Od osób, które były na tamtym feralnym dla Holty treningu słyszymy, że problemem nie jest odma płucna, lecz ubiegłoroczna kontuzja złamanej nogi. Ponoć jeszcze nie wszystkie rany się zabliźniły. Klub zaprzecza. Adam Krużyński, przewodniczący rady nadzorczej Get Well, mówi, że to nieprawda. Stwierdza, że Holta ma odmę i naderwany płat płuca. W związku z tym potrzebuje jeszcze tygodnia odpoczynku, a potem spróbuje wsiąść na motocykl.
Czytaj także: Kontuzje zawodników zmienią układ sił w PGE Ekstralidze
W Get Well mają nadzieję, że jak wszystko dobrze pójdzie, to w okolicach Wielkanocy Holta będzie gotowy do ścigania. To by znaczyło, że na pewno nie wystąpi także w meczu drugiej kolejki z Fogo Unią Leszno. Może jednak pojechać z drużyną na wyjazdowe spotkanie do Wrocławia, z Betard Spartą. Z punktu widzenia interesu toruńskiego zespołu byłoby to wskazane, bo menedżer Jacek Frątczak, przynajmniej tak to teraz wygląda, nie ma wielkiego pola do manewru taktycznego.

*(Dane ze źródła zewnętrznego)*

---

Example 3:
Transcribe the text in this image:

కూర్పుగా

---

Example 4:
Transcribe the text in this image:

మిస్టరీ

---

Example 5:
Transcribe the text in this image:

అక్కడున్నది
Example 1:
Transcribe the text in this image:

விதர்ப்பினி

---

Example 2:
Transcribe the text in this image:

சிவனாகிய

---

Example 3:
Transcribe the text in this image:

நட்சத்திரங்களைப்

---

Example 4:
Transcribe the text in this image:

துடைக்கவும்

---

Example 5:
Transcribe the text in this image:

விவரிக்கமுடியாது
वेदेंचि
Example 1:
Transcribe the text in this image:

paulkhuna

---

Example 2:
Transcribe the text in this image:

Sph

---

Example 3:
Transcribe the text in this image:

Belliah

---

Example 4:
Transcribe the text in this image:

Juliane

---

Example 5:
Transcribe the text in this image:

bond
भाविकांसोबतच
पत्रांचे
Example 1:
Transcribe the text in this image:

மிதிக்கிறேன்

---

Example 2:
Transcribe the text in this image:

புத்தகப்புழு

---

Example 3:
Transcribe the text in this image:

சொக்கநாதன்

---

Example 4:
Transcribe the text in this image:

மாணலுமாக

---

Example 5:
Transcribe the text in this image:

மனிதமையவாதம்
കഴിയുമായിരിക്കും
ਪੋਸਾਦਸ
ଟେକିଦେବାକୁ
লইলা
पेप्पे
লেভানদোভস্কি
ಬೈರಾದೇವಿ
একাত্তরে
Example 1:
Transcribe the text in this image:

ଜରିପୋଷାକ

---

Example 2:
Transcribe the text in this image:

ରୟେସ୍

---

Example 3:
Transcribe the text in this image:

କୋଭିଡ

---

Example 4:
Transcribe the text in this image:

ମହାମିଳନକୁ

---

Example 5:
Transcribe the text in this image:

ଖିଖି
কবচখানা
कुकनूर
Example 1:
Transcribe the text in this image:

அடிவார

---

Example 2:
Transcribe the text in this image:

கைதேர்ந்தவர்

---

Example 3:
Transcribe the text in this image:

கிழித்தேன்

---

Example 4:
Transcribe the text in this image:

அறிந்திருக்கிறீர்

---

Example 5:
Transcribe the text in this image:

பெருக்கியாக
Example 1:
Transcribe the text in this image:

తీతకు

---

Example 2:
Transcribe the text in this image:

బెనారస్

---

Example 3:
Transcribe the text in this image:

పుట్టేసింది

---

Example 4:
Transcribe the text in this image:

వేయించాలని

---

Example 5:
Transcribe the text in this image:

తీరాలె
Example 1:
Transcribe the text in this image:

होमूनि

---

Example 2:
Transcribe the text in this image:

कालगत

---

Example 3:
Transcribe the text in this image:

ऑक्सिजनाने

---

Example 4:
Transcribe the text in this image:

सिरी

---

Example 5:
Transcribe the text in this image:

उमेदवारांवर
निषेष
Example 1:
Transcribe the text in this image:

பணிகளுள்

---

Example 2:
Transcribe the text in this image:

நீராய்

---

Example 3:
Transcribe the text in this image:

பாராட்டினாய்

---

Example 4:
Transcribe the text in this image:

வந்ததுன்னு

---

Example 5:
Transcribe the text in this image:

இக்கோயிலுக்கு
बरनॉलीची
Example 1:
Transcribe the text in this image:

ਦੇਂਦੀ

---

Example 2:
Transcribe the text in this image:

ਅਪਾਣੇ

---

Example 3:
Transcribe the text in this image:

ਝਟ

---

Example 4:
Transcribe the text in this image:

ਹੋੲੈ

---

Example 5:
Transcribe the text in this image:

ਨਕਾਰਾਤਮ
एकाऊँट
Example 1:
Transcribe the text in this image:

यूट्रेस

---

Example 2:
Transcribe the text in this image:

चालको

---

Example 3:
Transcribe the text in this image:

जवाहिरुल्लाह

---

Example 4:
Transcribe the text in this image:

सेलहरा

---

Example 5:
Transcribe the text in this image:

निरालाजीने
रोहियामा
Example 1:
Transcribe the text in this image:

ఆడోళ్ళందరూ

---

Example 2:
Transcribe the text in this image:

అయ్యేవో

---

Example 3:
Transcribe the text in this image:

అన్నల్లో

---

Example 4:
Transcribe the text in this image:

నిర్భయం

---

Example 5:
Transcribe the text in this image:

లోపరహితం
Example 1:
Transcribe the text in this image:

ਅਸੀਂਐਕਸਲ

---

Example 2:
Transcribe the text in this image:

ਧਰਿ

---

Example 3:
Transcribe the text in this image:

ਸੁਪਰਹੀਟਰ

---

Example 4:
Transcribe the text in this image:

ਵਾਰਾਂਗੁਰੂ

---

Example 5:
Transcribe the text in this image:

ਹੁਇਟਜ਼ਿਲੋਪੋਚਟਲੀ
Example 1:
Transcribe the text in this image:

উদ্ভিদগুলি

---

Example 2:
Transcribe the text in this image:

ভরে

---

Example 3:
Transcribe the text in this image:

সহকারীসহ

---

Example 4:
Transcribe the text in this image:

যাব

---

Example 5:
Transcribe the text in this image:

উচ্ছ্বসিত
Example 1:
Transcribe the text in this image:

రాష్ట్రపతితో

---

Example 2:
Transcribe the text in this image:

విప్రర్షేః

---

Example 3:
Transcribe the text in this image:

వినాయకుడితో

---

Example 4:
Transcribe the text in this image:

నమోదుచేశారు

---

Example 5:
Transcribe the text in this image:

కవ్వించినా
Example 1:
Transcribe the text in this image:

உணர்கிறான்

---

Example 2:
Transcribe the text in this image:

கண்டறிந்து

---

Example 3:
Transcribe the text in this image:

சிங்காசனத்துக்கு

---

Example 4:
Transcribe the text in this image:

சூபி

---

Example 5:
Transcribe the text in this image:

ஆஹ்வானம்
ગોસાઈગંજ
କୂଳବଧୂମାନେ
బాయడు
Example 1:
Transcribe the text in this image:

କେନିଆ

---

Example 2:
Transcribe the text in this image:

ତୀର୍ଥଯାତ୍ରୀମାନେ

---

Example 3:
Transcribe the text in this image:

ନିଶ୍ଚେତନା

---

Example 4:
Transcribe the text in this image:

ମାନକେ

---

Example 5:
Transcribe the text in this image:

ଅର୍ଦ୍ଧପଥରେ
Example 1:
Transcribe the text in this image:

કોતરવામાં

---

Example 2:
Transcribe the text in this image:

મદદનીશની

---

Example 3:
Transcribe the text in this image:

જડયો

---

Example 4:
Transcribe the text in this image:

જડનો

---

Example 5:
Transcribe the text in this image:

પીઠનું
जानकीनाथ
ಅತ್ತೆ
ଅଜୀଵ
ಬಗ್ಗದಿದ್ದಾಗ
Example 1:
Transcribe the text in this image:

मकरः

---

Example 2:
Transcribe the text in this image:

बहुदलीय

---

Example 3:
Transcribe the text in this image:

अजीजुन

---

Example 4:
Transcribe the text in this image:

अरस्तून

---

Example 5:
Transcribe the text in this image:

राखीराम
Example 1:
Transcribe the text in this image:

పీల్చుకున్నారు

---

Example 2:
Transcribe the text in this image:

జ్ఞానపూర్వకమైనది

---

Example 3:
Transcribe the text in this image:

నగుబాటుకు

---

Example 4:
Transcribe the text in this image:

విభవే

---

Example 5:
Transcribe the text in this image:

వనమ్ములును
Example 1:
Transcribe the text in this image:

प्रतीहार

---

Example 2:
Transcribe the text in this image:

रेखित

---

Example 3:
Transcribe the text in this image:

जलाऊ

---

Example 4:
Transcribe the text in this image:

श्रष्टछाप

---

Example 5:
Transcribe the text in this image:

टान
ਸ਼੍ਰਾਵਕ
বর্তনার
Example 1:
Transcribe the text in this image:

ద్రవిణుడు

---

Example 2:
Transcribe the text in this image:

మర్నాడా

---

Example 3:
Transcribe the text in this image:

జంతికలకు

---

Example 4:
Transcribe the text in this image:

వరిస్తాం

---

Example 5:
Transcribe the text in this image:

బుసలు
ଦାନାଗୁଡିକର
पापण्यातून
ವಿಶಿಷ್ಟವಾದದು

Nie można liczyć na to, że dziurę po Holcie załatają juniorzy, bo w Get Well to akurat wielka niewiadoma. Także rezerwowy Jack Holder nie jest na razie w takiej formie, by w ciemno można było założyć, że będzie zdobywał w granicach 10 punktów. Inna sprawa, że nie wiadomo, czy nie będzie miał innych luk do łatania. Zdrowy Holta jest bardzo potrzebny Get Well. Zapewnienia Krużyńskiego, że jego przedłużająca się absencja nie ma związku z kontuzjowaną rok temu nogą, są o tyle ważne, iż dają nadzieję, że gdy już Rune wróci, to jest szansa, że pojedzie na dobrym poziomie.